The optimal design depends very much on all the ways you plan to query this set of data, and also on the estimated number of items on every level.
If all you need is drilling down, then the following design could work:
CREATE TABLE SubTask
(
ProjectId int,
<Project fields>,
MilestoneId int,
<Milestone fields>,
TaskId int,
<Task fields>,
SubTaskId int,
<SubTask fields>,
PRIMARY KEY (ProjectId, MilestoneId, TaskId, SubTaskId)
);
Your project id would be the partitioning key, so you will need to verify if you have enough projects for an even partitioning among your cluster nodes. You could also use composite partition keys (PRIMARY KEY ((ProjectId, MilestoneId), TaskId, SubTaskId)
, but that would limit your possibilities to retrieve just the projects.
You could go with the convention that real ids are > 0, and preserve the rows with id 0 for the description fields. In other words, you would complete the milestone fields for a specific product only on the row that has TaskId = 0, thus avoid data duplication.

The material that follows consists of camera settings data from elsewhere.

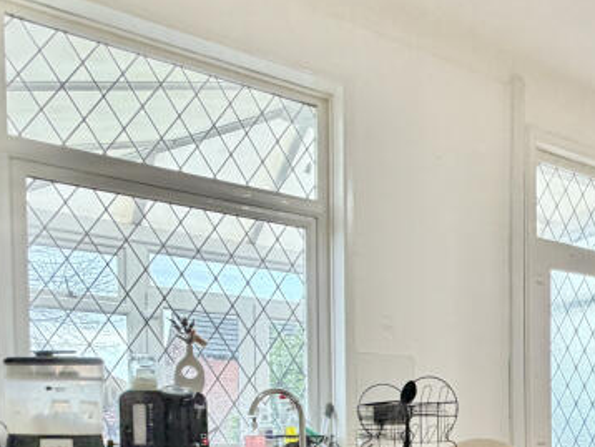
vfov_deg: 32.7
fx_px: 688
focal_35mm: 40
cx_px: 578
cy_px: 459
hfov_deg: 41.4
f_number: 2.2
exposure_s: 1/50
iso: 320
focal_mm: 2.22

You could query all tasks and subtasks for a milestone as follows:
SELECT <task fields>, <subtask fields>
FROM SubTask
WHERE ProjectId=xxx AND MilestoneId=yyy;
If you would only need the task fields, you would need an index on the SubTaskId field:
CREATE INDEX ON SubTask(SubTaskId);
and then select as follows:
SELECT <task fields>
FROM SubTask
WHERE ProjectId=xxx AND MilestoneId=yyy AND SubTaskId=0;
An alternative solution would be to create a separate table for every entity (Project, Milestone, Task, SubTask), but then you would need two queries to retrieve tasks and subtasks).
Also, if the number of subtasks in a task cannot be too high, you could experiment with Cassandra 2.1's user defined types (currently in beta).